Run discovery is envelope-first. When stormlog_run.json exists, Stormlog uses that explicit run membership. Otherwise, it synthesizes run rows from session metadata: sessions sharing a non-null job_id become one distributed run, while sessions without job_id remain separate even when they share a sink directory.

The row contracts are explicit and automation-friendly:

RunRow: explicit or synthesized run identity, source provenance, grouped session ids, ranks, and attachment count
RunAttachmentRow: local artifacts, distributed rank artifacts, and external references indexed by run/session/job/rank/kind/source namespace
SessionRow: session identity, status, rank metadata, source provenance, event count when known, warning count, and linked OOM bundle count
EventRow: canonical TelemetryEvent fields plus source_path, source_kind, and session_status
OOMBundleRow: bundle path, creation time, backend, reason, event count, session linkage, and exception type/module
ExternalAttachment: local attachment sidecar rows that link URLs or local paths to session/job/rank/time metadata
CorrelationEvidence: derived evidence rows with confidence and reasons for investigation pivots around a timestamp or projected telemetry record
StormlogIssue: grouped issue fingerprint, state, hit count, first/last seen timestamps, affected sessions, representative evidence, and evidence links back to raw sessions/events/bundles
SummaryRow: built-in metric results with session/rank/status grouping

The canonical telemetry schema remains the event contract.
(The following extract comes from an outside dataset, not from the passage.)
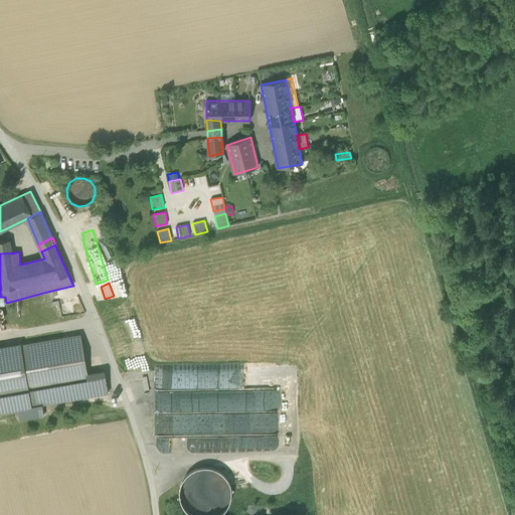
[(41,404),(91,395),(88,374),(80,335),(21,346),(31,406),(41,404)]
Query rows add provenance but do not mutate persisted telemetry records.

See Run Envelopes for the run/session distinction, stormlog_run.json schema, attachment storage model, and source namespace rules.

QueryStore.correlate(...) is the first correlation-oriented query surface. It collects telemetry events, derived timeline markers, alerts, OOM bundles, diagnose manifests, fresh rollup windows, and stormlog_attachments.json sidecars into one evidence list. Correlation requires a timestamp anchor or a projected telemetry record_id; rows are ranked by identifier match, time-window overlap, and distance from the anchor. See Correlation Workflow for the matching contract.

Issue grouping is also derived. QueryStore.list_issues() groups OOMs, collector degradation, alerts, and hidden-memory anomalies using deterministic fingerprints. The current implementation computes these rows during query/load; a future sidecar can persist issue state by fingerprint id without changing raw telemetry artifacts. See Durable Issue Fingerprinting.

Caching and Loading

QueryStore caches loaded sessions in memory per source path and source kind. There is no persistent index in v1. This keeps discovery cheap, avoids stale cache invalidation rules, and makes the behavior easy to reason about for local artifact directories that may still be written by long-running jobs.

Event materialization happens only for:

query_events(...)
summaries that require raw telemetry rows
flat telemetry files whose sessions cannot be listed from a manifest

Session listing from a sink manifest and OOM bundle listing do not require JSONL segment materialization.

Built-In Summaries

The v1 query layer intentionally provides a small set of summaries instead of a custom aggregation language:

session count by status
peak allocator allocated/reserved bytes
peak device used bytes
alert count by session or rank
collector degradation transitions
interrupted sessions with linked OOM bundles
hidden-memory gap growth using device_used_bytes - allocator_reserved_bytes

These cover the immediate operational questions while leaving room for a DuckDB adapter or richer aggregation API later.

Follow-On Tasks

Add an optional DuckDB adapter behind the same row model for very large JSONL sink directories.
Reuse ArtifactCatalog in TUI and distributed diagnostics loaders where it can replace bespoke discovery logic.
Add notebook examples that use stormlog.query.open([...]) directly.
Add persistent indexing only after measuring real multi-session directory costs and defining invalidation behavior.
Add automation-specific schemas on top of query rows rather than changing the artifact contract.
Persist grouped issue state in an artifact-level issues.json sidecar after the fingerprint schema has been exercised by CLI/TUI users.